* _WHAT YOU HAVE TO DO_
Return, word for word, the lines of the listing below from the one with "ФЗ о воинской службе" through the one with "d'attendre notre", and no other lines.

══ MATERIAL SUPPLIED

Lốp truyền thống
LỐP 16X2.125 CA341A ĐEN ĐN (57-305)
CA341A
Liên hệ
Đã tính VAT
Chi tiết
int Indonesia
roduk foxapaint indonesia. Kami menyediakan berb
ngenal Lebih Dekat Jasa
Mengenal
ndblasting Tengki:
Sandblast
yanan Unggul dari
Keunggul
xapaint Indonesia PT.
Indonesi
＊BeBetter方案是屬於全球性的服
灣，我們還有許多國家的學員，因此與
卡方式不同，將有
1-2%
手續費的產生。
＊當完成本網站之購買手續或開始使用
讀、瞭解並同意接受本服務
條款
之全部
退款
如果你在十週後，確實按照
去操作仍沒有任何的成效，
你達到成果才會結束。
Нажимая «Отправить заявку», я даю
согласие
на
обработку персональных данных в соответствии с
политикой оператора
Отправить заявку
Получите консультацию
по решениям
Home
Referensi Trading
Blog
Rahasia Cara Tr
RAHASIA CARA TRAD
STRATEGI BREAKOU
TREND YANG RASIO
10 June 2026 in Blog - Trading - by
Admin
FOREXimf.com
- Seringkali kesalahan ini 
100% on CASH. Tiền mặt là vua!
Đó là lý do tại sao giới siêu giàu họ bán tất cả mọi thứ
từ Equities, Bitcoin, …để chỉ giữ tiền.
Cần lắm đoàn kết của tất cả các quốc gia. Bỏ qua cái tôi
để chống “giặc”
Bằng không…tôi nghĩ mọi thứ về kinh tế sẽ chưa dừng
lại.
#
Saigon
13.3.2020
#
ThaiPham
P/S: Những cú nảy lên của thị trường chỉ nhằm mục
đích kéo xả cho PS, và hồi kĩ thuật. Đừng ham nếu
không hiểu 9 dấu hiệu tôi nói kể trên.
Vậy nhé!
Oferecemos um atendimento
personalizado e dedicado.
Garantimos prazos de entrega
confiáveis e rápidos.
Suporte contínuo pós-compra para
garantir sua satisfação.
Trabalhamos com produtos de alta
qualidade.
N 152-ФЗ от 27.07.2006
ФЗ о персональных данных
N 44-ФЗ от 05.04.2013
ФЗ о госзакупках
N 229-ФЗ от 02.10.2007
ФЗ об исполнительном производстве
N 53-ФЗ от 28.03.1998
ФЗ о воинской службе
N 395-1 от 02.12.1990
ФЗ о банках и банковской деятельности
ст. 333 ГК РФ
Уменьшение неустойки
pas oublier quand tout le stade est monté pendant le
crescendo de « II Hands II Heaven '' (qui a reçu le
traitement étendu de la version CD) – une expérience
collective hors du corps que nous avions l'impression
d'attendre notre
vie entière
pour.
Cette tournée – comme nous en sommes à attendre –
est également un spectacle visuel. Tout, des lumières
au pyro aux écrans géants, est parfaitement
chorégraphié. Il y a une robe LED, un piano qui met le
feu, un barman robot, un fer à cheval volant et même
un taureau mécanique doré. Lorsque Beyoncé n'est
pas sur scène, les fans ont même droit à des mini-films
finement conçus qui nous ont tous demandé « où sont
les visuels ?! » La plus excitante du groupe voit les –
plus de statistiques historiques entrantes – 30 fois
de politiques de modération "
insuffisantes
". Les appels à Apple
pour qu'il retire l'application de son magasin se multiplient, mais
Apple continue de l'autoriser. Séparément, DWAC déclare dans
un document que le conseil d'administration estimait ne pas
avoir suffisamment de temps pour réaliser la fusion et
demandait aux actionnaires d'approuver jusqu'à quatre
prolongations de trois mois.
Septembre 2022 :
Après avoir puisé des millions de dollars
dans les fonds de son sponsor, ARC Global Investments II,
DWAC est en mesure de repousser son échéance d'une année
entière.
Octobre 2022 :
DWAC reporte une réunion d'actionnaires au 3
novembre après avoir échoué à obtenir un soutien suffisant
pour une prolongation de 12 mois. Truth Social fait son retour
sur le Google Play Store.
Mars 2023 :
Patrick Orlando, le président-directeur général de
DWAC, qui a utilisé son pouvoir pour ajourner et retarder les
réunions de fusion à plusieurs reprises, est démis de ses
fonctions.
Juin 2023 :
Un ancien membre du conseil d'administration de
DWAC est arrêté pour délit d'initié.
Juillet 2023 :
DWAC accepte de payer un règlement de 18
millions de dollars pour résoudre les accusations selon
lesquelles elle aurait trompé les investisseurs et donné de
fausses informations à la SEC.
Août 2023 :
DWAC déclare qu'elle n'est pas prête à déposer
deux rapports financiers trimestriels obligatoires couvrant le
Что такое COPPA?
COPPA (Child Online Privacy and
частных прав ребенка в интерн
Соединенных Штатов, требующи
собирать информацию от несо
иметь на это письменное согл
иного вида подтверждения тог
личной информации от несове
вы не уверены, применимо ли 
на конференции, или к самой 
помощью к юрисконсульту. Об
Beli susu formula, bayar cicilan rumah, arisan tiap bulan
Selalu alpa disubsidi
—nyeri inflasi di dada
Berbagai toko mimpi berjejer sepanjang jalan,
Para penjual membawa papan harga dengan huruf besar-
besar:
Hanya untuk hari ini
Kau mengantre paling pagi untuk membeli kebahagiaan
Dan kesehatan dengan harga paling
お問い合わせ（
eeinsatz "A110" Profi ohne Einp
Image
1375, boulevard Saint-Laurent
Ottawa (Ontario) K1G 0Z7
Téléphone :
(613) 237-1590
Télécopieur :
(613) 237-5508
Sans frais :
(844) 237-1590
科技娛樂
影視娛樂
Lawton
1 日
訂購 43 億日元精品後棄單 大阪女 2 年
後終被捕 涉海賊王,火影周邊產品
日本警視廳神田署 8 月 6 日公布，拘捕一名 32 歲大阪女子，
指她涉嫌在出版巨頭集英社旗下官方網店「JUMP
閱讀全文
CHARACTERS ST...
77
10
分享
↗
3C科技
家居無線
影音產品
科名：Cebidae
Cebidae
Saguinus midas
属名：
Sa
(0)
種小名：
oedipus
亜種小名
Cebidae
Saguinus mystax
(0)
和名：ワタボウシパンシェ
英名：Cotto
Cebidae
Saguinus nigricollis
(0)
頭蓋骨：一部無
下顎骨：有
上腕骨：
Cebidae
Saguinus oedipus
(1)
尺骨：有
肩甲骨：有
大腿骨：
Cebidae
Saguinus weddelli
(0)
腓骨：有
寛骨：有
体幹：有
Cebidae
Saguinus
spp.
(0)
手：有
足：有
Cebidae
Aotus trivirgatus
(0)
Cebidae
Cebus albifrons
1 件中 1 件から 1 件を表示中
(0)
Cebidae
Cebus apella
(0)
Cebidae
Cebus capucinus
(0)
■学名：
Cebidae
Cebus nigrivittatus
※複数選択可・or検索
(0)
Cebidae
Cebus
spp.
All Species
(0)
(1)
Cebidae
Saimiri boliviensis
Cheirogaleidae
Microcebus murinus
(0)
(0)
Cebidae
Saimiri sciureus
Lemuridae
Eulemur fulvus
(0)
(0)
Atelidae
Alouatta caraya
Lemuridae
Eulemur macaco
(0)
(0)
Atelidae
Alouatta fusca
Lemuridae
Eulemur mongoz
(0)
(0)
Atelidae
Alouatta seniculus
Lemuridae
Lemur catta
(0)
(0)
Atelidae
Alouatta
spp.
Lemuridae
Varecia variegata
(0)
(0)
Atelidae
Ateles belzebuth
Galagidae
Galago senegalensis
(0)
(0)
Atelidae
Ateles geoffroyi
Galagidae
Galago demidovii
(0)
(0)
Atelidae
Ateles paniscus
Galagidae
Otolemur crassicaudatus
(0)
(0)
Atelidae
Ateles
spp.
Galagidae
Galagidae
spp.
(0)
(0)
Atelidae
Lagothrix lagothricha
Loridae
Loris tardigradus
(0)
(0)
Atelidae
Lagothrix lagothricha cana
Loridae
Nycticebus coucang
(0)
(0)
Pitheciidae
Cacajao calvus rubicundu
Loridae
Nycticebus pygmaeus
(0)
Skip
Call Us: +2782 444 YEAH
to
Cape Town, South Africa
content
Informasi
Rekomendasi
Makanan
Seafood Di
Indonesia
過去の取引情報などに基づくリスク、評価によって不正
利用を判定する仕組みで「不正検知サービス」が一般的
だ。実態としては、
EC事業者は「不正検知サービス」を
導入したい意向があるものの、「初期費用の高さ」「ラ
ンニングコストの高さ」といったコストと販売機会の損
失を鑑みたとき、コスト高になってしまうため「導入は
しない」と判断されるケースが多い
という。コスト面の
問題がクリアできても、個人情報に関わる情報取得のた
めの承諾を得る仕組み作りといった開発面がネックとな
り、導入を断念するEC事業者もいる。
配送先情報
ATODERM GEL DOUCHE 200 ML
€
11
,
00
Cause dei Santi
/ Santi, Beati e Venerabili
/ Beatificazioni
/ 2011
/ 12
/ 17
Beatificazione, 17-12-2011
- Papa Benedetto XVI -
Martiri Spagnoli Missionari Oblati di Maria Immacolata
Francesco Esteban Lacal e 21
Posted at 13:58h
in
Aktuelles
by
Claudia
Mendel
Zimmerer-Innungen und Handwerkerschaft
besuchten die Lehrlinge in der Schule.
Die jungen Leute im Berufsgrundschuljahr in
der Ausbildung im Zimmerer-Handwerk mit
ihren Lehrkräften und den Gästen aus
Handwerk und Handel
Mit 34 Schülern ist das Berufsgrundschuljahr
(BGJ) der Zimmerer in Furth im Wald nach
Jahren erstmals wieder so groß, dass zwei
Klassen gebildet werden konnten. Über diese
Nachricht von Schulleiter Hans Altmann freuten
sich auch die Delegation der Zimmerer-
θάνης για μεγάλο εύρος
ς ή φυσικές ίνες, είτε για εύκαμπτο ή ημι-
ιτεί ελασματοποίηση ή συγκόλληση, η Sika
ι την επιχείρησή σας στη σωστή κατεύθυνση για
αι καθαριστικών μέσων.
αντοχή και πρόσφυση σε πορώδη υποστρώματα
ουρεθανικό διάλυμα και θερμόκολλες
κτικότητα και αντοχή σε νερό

════

* _ANSWER TO THE PROBLEM_
ФЗ о воинской службе
N 395-1 от 02.12.1990
ФЗ о банках и банковской деятельности
ст. 333 ГК РФ
Уменьшение неустойки
pas oublier quand tout le stade est monté pendant le
crescendo de « II Hands II Heaven '' (qui a reçu le
traitement étendu de la version CD) – une expérience
collective hors du corps que nous avions l'impression
d'attendre notre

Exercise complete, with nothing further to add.